The writer is chief executive of Vodafone Group PLC
These are turbulent times for Europe’s telecoms industry. The shock bid by KKR for Telecom Italia, the national incumbent, highlights the economic vulnerability of the sector. The shift towards mass digitalisation of our economies confirms it has never been more essential — with ever more demand for data and connectivity.
There is one consistency. European market structures in general are failing in a number of areas. The challenge is the glaring gap between the boldness of Europe’s digital targets and the robustness of the execution.
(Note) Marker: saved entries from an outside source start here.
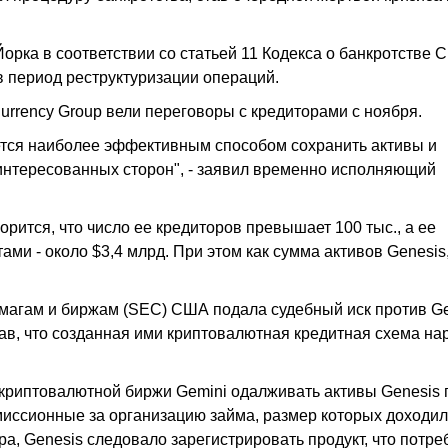
Йорка в соответствии со статьей 11 Кодекса о банкротстве 
в период реструктуризации операций.
Currency Group вели переговоры с кредиторами с ноября.
ется наиболее эффективным способом сохранить активы и
аинтересованных сторон", - заявил временно исполняющий
орится, что число ее кредиторов превышает 100 тыс., а ее
и - около $3,4 млрд. При этом как сумма активов Genesis,
магам и биржам (SEC) США подала судебный иск против G
итав, что созданная ими криптовалютная кредитная схема н
криптовалютной биржи Gemini одалживать активы Genesis 
миссионные за организацию займа, размер которых доходил
а, Genesis следовало зарегистрировать продукт, что потр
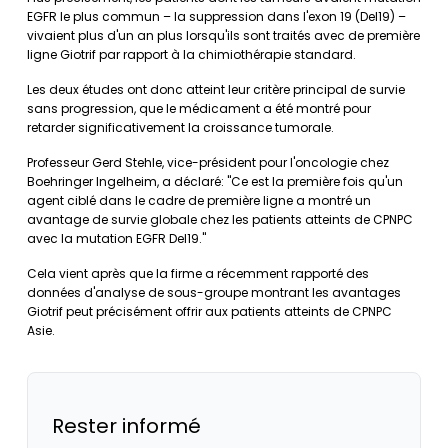
EGFR le plus commun – la suppression dans l'exon 19 (Del19) –
vivaient plus d'un an plus lorsqu'ils sont traités avec de première
ligne Giotrif par rapport à la chimiothérapie standard.
Les deux études ont donc atteint leur critère principal de survie
sans progression, que le médicament a été montré pour
retarder significativement la croissance tumorale.
Professeur Gerd Stehle, vice-président pour l'oncologie chez
Boehringer Ingelheim, a déclaré: "Ce est la première fois qu'un
agent ciblé dans le cadre de première ligne a montré un
avantage de survie globale chez les patients atteints de CPNPC
avec la mutation EGFR Del19."
Cela vient après que la firme a récemment rapporté des
données d'analyse de sous-groupe montrant les avantages
Giotrif peut précisément offrir aux patients atteints de CPNPC
Asie.
Rester informé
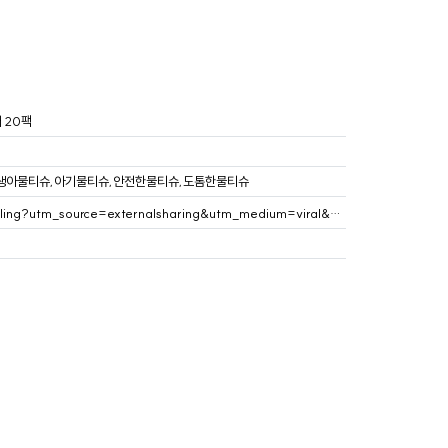
 20팩
,신생아물티슈,아기물티슈,안전한물티슈,도톰한물티슈
https://ohou.se/productions/2975627/selling?utm_source=externalsharing&utm_medium=viral&airbridge_referrer=airbridge%3Dtrue%26event_uuid%3Dd63dbe26-6c95-4dc6-87af-6d6ec94f61f8%26client_id%3Dc4b47258-a382-4f39-bd1c-097fc0071ef8%26referrer_timestamp%3D17424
The digitalisation of business across the EU shows progress with an increase of 11 per cent in the last year, and digital public services growing by 8 per cent, according to the European Commission’s DESI index, shows progress. However, only 2.4 per cent of connections in Europe are 5G, compared with 15 per cent in the US and 30 per cent in China, and both are accelerating. If Europe continues to move too slowly, it risks becoming a bystander to global transformation.
Effective new policies must balance short-term price competition with Europe’s needs for increased investment. First, industrial policy needs to make the most of how 5G, the internet of things, data, cloud and AI work together. We need a credible strategy to meet the Digital Decade target of having 5G and gigabit networks everywhere by 2030. Europe must identify and focus on specific areas in the digital ecosystem where it can, reasonably, build its capabilities. This means being selective and prioritising areas of opportunity.
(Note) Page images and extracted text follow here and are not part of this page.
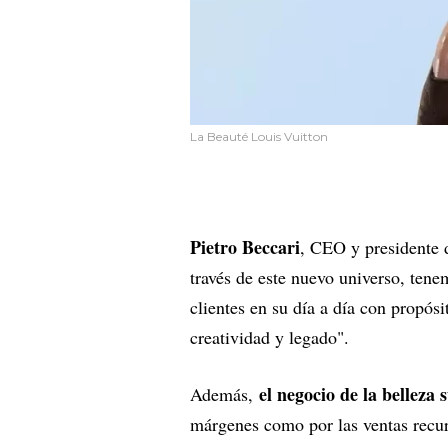
La Beauté Louis Vuitton
Pietro Beccari
, CEO y presidente 
través de este nuevo universo, ten
clientes en su día a día con propós
creatividad y legado".
el negocio de la belleza
Además,
márgenes como por las ventas recur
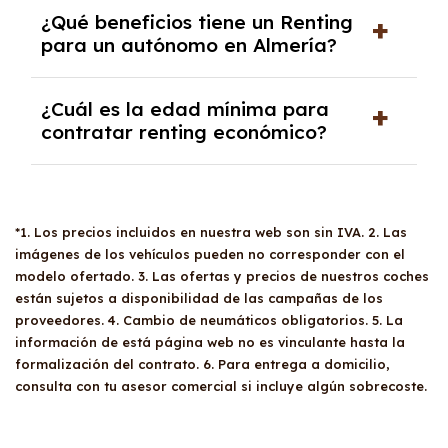
embargo, el departamento de riesgos podría
demostrar viabilidad económica y no estar en
No es posible comprar el vehículo del
Renting
¿Qué beneficios tiene un Renting
devolver el coche, refinanciar o cambiarlo por
solicitar una cuota de fianza o entrada en
listas de morosidad. En algunos casos, se
antes de finalizar el contrato. Sin embargo, al
para un autónomo en Almería?
otro modelo.
ciertas situaciones, según el estudio de
puede requerir un aval.
finalizar el periodo del contrato, puedes
viabilidad económica.
optar por devolver el coche, refinanciarlo o
Un
Renting
ofrece múltiples beneficios para
¿Cuál es la edad mínima para
cambiarlo por otro modelo. Esto te ofrece
los autónomos en Almería. Permite deducirse
contratar renting económico?
flexibilidad y la posibilidad de estrenar un
el 100% del gasto e IVA del vehículo siempre
coche nuevo cada cierto tiempo.
que esté afecto a su actividad económica.
No hay una
edad mínima
específica para
Además, al incluir todos los gastos en las
contratar un
renting económico
, pero es
cuotas mensuales, se facilita la gestión
*1. Los precios incluidos en nuestra web son sin IVA. 2. Las
necesario cumplir con ciertos requisitos como
financiera. Los vehículos con etiqueta Cero
imágenes de los vehículos pueden no corresponder con el
ser mayor de edad, tener un carnet de
Emisiones tienen ventajas adicionales, como
modelo ofertado. 3. Las ofertas y precios de nuestros coches
conducir válido y demostrar solvencia
estacionamiento gratuito en áreas reguladas
están sujetos a disponibilidad de las campañas de los
económica. La evaluación de la aptitud para
proveedores. 4. Cambio de neumáticos obligatorios. 5. La
y descuentos en peajes.
contratar un coche de renting es realizada
información de está página web no es vinculante hasta la
por el departamento de riesgos de cada
formalización del contrato. 6. Para entrega a domicilio,
proveedor.
consulta con tu asesor comercial si incluye algún sobrecoste.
Second, we need public funds to accelerate digitalisation and unlock additional private investments. The Recovery and Resilience Facility, which directs money to the digital and green transition, has made impressive progress. A Spanish scheme, which will use €3bn to provide bonuses to small businesses, is an excellent blueprint for other member states. The first €500m will be allocated in early 2022. But even with these extra funds, Deloitte estimates a shortfall of 60 per cent of digital infrastructure spending needed.
Third, we need conscious policy choices to ensure that European tech-comms companies can afford to invest. The ecosystem is fragmenting at a time when we need companies with more scale and resources to invest. There are already over 100 operators in Europe with an average customer base of 4.4m, compared with 95m in the US and 400m in China. Hyper-fragmentation has led to a 10-year revenue decline of 13 per cent, while the US grew by 30 per cent and China by 59 per cent.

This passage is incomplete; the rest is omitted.